Left : Example of a genetic regulatory network of two genes (a and b), each coding for a regulatory protein (A and B). Protein B inhibits the expression of gene a, while protein A inhibits the expression of gene b and its own gene. Right : PL model with step functions describing this genetic regulatory network.
Source : Batt et al. (2008), Automatica, 44(4):982-989.

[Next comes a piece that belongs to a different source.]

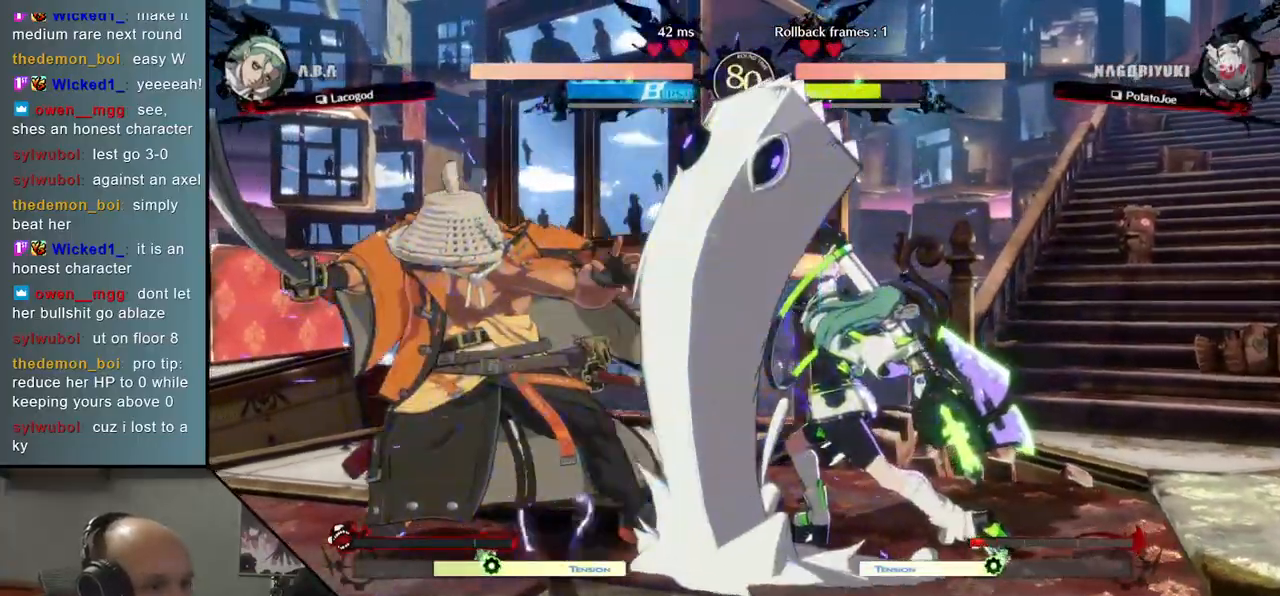
{"buttons": [], "left_stick": "center", "events": [[33, "left_stick", "left"], [250, "left_stick", "center"], [283, "L2", "down"], [333, "L2", "up"], [417, "L2", "down"], [450, "L2", "up"]]}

The development and analysis of PL models of genetic regulatory network has been implemented in the qualitative simulation tool Genetic Network Analyzer (GNA). GNA has been used for the analysis of several bacterial regulatory networks, such as the initiation of sporulation in B. subtilis, quorum sensing in P. aeruginosa, the carbon starvation response in E. coli, and the onset of virulence in E. chrysanthemi. GNA is currently distributed by the Genostar company, but remains freely available for academic research. The analysis of realistic models of bacterial regulatory networks by means of GNA leads to large state transition graphs, which makes manual verification of properties of interest practically infeasible. This has motivated the coupling of GNA to formal verification tools, in particular model checkers that allow properties formulated in temporal logic to be verified on state transition graphs.